Code Monkey home page Code Monkey logo

15-mechacar_statistical_analysis-lukeperrin's Introduction

15-MechaCar_Statistical_Analysis-lukeperrin

Linear Regression to Predict MPG

Data source: MechaCar_mpg.csv

R Script: MechaCarChallenge.R (Deliverable 1)

Linear Regression Results:

MechaCar-LinRegr_Results

Linear Regression Analysis:

  1. Which variables/coefficients provided a non-random amount of variance to the mpg values in the dataset?

    The amount of non-random variance (i.e. high correlation) can be determined from the Estimate Coefficient of each variable. With this in mind, it is evident that both the vehicle_length and ground_clearance present high degrees of correlation with the mpg. This is indicated by their large and positive Estimate Coefficients.

  2. Is the slope of the linear model considered to be zero? Why or why not?

    Given that the p-value = 5.35e-11 << 0.05, the model suggests that the null hypothesis should be rejected. Therefore, the slope of the linear model should NOT be considered zero.

  3. Does this linear model predict mpg of MechaCar prototypes effectively? Why or why not?

    This model is somewhat effective at predicting mpg outcomes given these variables. Considering the Multiple R-squared: 0.7149 value, it is estimated that the model will accurately predict ~71.49% of the mpg outcomes./>

Summary Statistics on Suspension Coils

Data source: Suspension_Coil.csv

R Script: MechaCarChallenge.R (Deliverable 2)

Total Summary Statistics Results (total_summary table):

coil-total_summary

Lot Summary Statistics Results (lot_summary table):

coil-lot_summary

Summary Statistics Analysis:

The design specifications for the MechaCar suspension coils dictate that the variance of the suspension coils must not exceed 100 pounds per square inch. Does the current manufacturing data meet this design specification for all manufacturing lots in total and each lot individually? Why or why not?
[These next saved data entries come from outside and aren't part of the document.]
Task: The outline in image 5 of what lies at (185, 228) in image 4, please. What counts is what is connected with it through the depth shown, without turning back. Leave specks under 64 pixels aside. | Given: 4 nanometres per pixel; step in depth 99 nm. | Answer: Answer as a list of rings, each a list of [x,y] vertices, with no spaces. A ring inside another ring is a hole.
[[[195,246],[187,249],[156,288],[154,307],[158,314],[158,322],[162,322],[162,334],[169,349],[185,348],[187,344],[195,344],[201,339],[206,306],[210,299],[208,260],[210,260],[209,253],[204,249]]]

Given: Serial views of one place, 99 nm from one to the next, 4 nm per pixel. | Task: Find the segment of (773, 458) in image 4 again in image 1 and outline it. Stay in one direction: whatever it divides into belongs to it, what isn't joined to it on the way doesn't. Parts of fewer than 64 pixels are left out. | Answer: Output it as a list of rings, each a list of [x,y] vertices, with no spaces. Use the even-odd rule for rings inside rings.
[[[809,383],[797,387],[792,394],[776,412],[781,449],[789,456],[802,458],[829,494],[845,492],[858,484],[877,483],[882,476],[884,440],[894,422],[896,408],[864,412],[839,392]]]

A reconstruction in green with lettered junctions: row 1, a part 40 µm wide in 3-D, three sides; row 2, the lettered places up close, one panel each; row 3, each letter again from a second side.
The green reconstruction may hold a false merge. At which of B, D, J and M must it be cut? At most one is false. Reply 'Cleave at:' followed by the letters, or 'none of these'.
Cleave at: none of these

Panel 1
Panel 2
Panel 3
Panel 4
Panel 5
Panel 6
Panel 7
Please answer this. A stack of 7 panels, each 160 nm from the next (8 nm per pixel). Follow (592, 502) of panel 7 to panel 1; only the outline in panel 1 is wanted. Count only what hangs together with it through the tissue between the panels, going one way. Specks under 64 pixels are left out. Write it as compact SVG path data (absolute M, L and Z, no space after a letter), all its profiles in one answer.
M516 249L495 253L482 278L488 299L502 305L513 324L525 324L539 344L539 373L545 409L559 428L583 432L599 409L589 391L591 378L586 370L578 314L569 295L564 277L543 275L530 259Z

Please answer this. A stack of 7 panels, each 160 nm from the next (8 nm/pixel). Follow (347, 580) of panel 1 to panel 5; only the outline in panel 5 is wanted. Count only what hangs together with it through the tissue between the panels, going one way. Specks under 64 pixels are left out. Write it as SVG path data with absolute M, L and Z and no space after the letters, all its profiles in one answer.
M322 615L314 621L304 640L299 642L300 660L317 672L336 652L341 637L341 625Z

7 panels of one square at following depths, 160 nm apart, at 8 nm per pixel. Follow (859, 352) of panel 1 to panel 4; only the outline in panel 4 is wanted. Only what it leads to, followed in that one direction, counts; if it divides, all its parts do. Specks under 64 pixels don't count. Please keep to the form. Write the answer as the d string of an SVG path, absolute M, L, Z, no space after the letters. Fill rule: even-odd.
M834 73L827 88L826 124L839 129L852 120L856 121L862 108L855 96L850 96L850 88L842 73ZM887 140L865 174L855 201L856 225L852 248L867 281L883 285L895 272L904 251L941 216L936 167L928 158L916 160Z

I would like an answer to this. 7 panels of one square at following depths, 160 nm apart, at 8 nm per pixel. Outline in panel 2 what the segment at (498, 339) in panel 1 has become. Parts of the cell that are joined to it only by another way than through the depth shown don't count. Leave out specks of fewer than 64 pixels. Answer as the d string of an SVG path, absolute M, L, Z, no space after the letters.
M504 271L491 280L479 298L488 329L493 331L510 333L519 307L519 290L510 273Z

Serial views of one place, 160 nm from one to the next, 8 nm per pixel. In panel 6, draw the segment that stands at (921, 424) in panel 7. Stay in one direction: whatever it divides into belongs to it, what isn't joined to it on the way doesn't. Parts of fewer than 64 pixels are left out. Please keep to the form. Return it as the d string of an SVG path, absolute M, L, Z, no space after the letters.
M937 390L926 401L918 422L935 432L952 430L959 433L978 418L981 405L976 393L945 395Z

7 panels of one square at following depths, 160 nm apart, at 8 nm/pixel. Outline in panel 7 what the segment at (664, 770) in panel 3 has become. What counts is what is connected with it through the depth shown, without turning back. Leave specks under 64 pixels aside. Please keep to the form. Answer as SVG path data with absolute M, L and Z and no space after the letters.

Based on the total_summary table statistics, it would seem that the variance complies with this requirement (i.e. the variance of the suspension coils is 62.29356 < 100). However, upon closer inspection of each lot in lot_summary table statistics, it is clear that really only Lot1 and Lot2 meet this design requirement. Lot3 is throwing the total statistical interpretation off by its variance value of 170.2861224 (which is >> 100).

T-Tests on Suspension Coils

Data source: Suspension_Coil.csv

R Script: MechaCarChallenge.R (Deliverable 3)

T-Test Results:

All Lots:

AllLots-ttest

Lot1:

Lot1-ttest

Lot2:

Lot2-ttest

Lot3:

Lot3-ttest

Results Summary:

Lot(s) Mean of x p-value T-test
Lot1 1500 1 0
Lot2 1500.2 0.6072 0.51745
Lot3 1496.14 0.04168 -2.0916
All 1498.78 0.06028 -1.8931

Summary Statistics Analysis:

  • Lot1 presents a highly reliable statistical match to the presumed mean PSI values across the population. The t-test value of 0 suggests that there is no statistically significant difference between the mean PSI of the sample (i.e. Lot1) distribution and the population distribution. A p-value of 1 indicated that the null hypothesis should be accepted (because it is >> 0.05).
  • Lot2 also (but not as drastically) presents a reliable statistical match to the presumed mean PSI values across the population. The t-test value of 0.51745 suggests that there is little statistical difference between the mean PSI of the sample (i.e. Lot2) distribution and the population distribution. A p-value of 0.6072 indicated that the null hypothesis should be accepted (because it is > 0.05).
  • Lot3 presents a lowly reliable statistical match to the presumed PSI values across the population. The t-test value of -2.0916 suggests that there is a significant statistical difference between the mean PSI of the sample (i.e. Lot3) distribution and the population distribution. A p-value of 0.04168 indicated that the null hypothesis should be rejected (because it is < 0.05).
  • Looking at the T-test results across all lots, there can be observed a moderately reliable statistical match to the presumed PSI values across the population. The t-test value of -1.8931 suggests that there is quite a significant statistical difference between the mean PSI of the sample distribution and the population distribution. This is evidently being heavily distorted by the Lot3 mean. Still, the p-value of 0.06028 indicated that the null hypothesis should be accepted (because it is > 0.05).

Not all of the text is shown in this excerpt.